Fair wages, predictable schedules, and safe workplaces become the standard.

3. Fair schedules + strong workplace safety

  • Require:

    • Advance schedule posting

    • Predictability pay for last-minute changes

    • Anti-retaliation protections for refusing sudden shifts

  • Establish national OSHA standards for:

    • Heat and smoke exposure

    • Safety in kitchens, warehouses, food service, and hospitality

    • Chemical and cleaning hazards

Healthier workplaces, lower turnover, and more stable incomes follow these changes.

4. Affordable housing + reliable transit

  • Target housing funds to areas where service workers live and work

  • Support transit expansions for early morning, late-night, and rural shifts

  • Prevent long commutes caused by housing price spikes.

Workers can live near their jobs, save money, and strengthen their communities.

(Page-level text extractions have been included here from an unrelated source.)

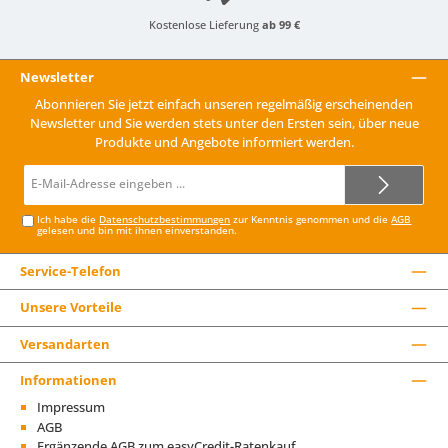
Kostenlose Lieferung
ab 99 €
Newsletter
Abonnieren Sie jetzt einfach unseren regelmäßig erscheinenden
Newsletter und Sie werden stets unter den Ersten sein, über neue
Produkte und Angebote informiert werden.
E-
Mail-
Adresse*
Ich habe die
Datenschutzbestimmungen
zur Kenntnis genommen und die
AGB
gelesen und bin mit ihnen einverstanden.
Service-Telefon
Unsere Vorteile
Versandarten
Informationen
Impressum
AGB
Ergänzende AGB zum easyCredit-Ratenkauf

5. Pathways to advancement

  • Tuition-free community college for service workers seeking new skills

  • Paid apprenticeships in hospitality, healthcare, trades, and clean energy careers

  • Wage progression tied to training and experience

Service jobs become career stepping stones, not poverty traps.

6. Ban wage theft + end exploitation

  • Strengthen enforcement against:

    • Unpaid overtime

    • Misclassification as contractors

    • Stolen wages

  • Expand federal DOL staffing dedicated to service industries.

Workers keep what they earn, and honest businesses compete fairly.

Bottom Line

Service workers hold up restaurants, hotels, hospitals, grocery stores, airports, and schools — yet policy treats them as replaceable.

Raising wages, fair scheduling, strict safety standards, affordable housing and transit, expanded training, and strong unions will lift Oregonians out of crisis and boost economic growth.

A fair economy means workers who make life possible live with dignity, not struggle.